Moreover, in order to reduce an alleged invention to practice, it is necessary for the inventor to conceive correctly his invention. The conception is the mental part of the process in arriving at invention and conception is evidentially established when it is demonstrated that sufficient reasoning has taken place so that the inventor fully understands and can describe the invention whereby it may be explained to others in the art. Townsend v. Smith, Cust. & Pat.App., 36 F.2d 292, 295; Walker on Patents, supra, § 200. That such is the situation cannot be established by the oral testimony of the conceiver. Walker on Patents, supra, § 201, and cases there cited. In view of the law bearing upon the case and the non-erroneous findings of fact made by the court below, we have no alternative but to affirm the decree. Schafmeister’s application was filed in this country within twelve months of the filing of his German application. The effect of this was to clothe his invention with a constructive reduction to practice as of the date of the foreign application. Revised Statutes § 4887, 35 U.S.C.A. § 32. Phillips v. Carlsson, 55 App.D.C. 399, 3 F.2d 1018. As found by the court below, the plaintiffs are antedated by Schafmeister.

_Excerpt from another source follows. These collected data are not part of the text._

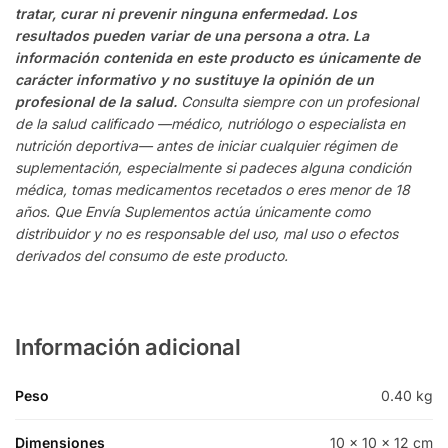
tratar, curar ni prevenir ninguna enfermedad. Los
resultados pueden variar de una persona a otra. La
información contenida en este producto es únicamente de
carácter informativo y no sustituye la opinión de un
profesional de la salud.
Consulta siempre con un profesional
de la salud calificado —médico, nutriólogo o especialista en
nutrición deportiva— antes de iniciar cualquier régimen de
suplementación, especialmente si padeces alguna condición
médica, tomas medicamentos recetados o eres menor de 18
años. Que Envía Suplementos actúa únicamente como
distribuidor y no es responsable del uso, mal uso o efectos
derivados del consumo de este producto.
Información adicional
Peso
0.40 kg
Dimensiones
10 × 10 × 12 cm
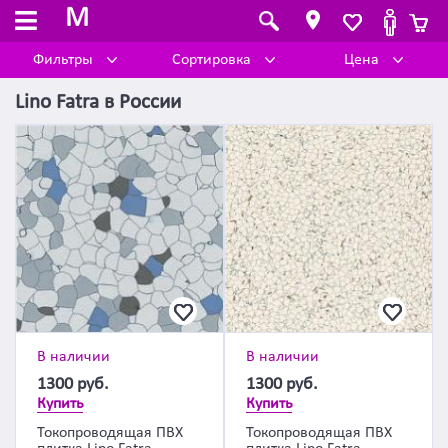
M
Фильтры
Сортировка
Цена
Lino Fatra
в
России
В наличии
В наличии
1300
руб.
1300
руб.
Купить
Купить
Токопроводящая ПВХ
Токопроводящая ПВХ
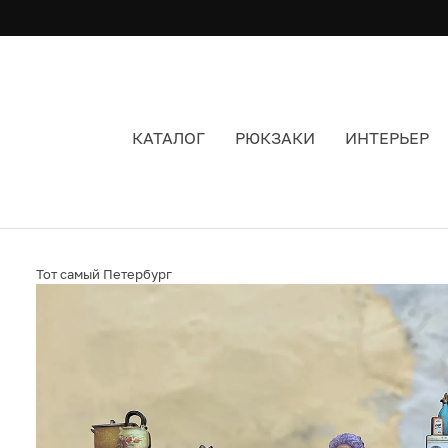
КАТАЛОГ
РЮКЗАКИ
ИНТЕРЬЕР
НАБОР МАГНИТОВ ТОТ САМЫЙ ПЕТЕРБУРГ «К
Тот самый Петербург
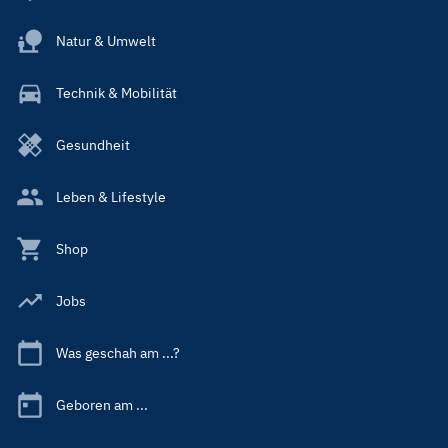
Natur & Umwelt
Technik & Mobilität
Gesundheit
Leben & Lifestyle
Shop
Jobs
Was geschah am ...?
Geboren am ...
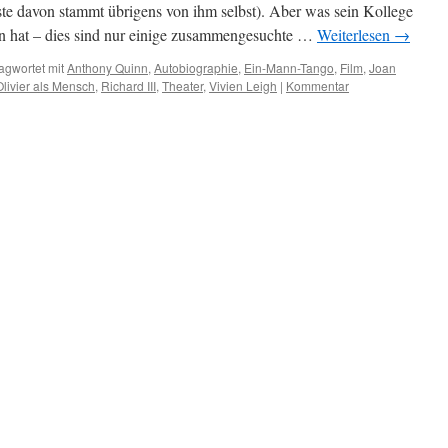
te davon stammt übrigens von ihm selbst). Aber was sein Kollege
n hat – dies sind nur einige zusammengesuchte …
Weiterlesen
→
agwortet mit
Anthony Quinn
,
Autobiographie
,
Ein-Mann-Tango
,
Film
,
Joan
Olivier als Mensch
,
Richard III
,
Theater
,
Vivien Leigh
|
Kommentar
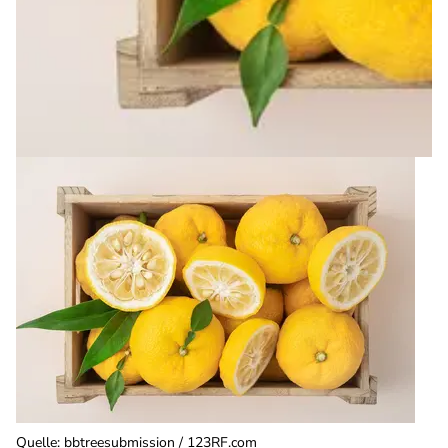
Quelle
:
bbtreesubmission / 123RF.com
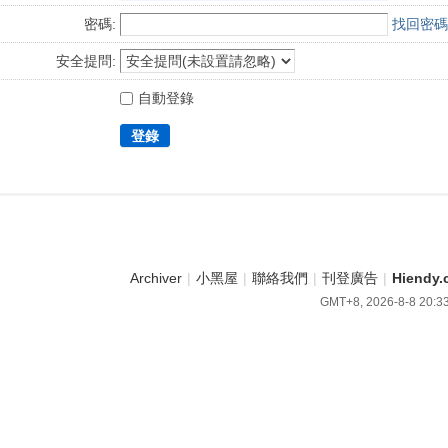
密碼:
找回密碼
安全提問:
自動登錄
登錄
Archiver
|
小黑屋
|
聯絡我們
|
刊登廣告
|
Hiend
GMT+8, 2026-8-8 20:3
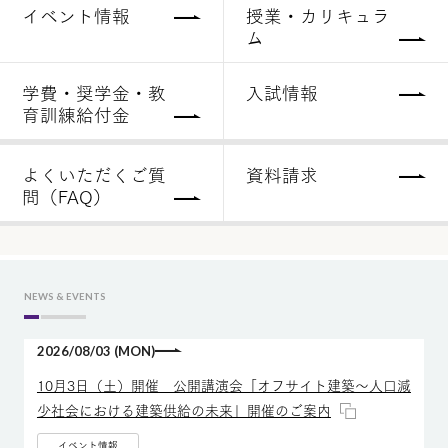
イベント情報
授業・カリキュラ
ム
学費・奨学金・教
入試情報
育訓練給付金
よくいただくご質
資料請求
問（FAQ）
NEWS & EVENTS
2026/08/03 (MON)
10月3日（土）開催 公開講演会「オフサイト建築～人口減
少社会における建築供給の未来」開催のご案内
イベント情報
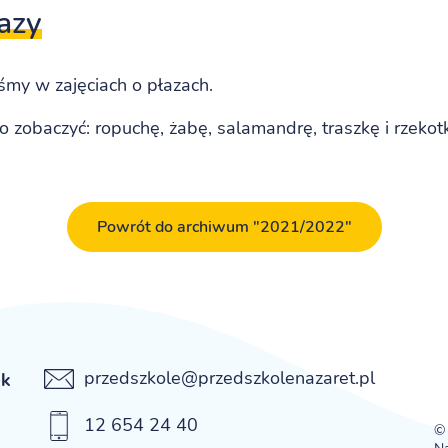
łazy
iśmy w zajęciach o płazach.
 zobaczyć: ropuchę, żabę, salamandrę, traszkę i rzekot
Powrót do archiwum "2021/2022"
przedszkole@przedszkolenazaret.pl
ek
12 654 24 40
©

The appellants point out and stress thal the counts in interference do not require (a) complete immunity to corrosion, (b) any specific ratio of columbium to tantalum, (c) with reference to counts 1 and 2, that tantalum need be wholly absent,, and (d) with reference to count 9, any specification of what proportion of columbium to tantalum need be present other than that, together, they constitute from “0.3% to 2.5%” of the total. These points are immaterial to the matter fundamentally involved on this appeal. As to (a), complete immunity to corrosion is not in' issue in this case. The court below refers specifically in its findings of fact to an alloy “which resisted intergranular corrosion”, alloys proving “resistant to intergranular corrosion”, etc. The remaining points, (b), (c)( and (d), are no doubt urged upon us to impress the fact that the error in the plaintiffs’ analysis is not in issue. That error is not in issue in the sense that an accurate analysis, per se, is required. However, the error in analysis does point to a procedure adopted by the plaintiffs whereby they set their course and travelled thenceforth in the dark. They acted upon the basis of an erroneous analysis, from which they claim prior reduction to practice. Apparently convinced of a necessity for accurate ratio in the added elements, the plaintiffs proceeded on a ratio basis. But, the ratio they claimed as inherent in their practice was error. Their practice was therefore a nullity.

The decree of the District Court is affirmed.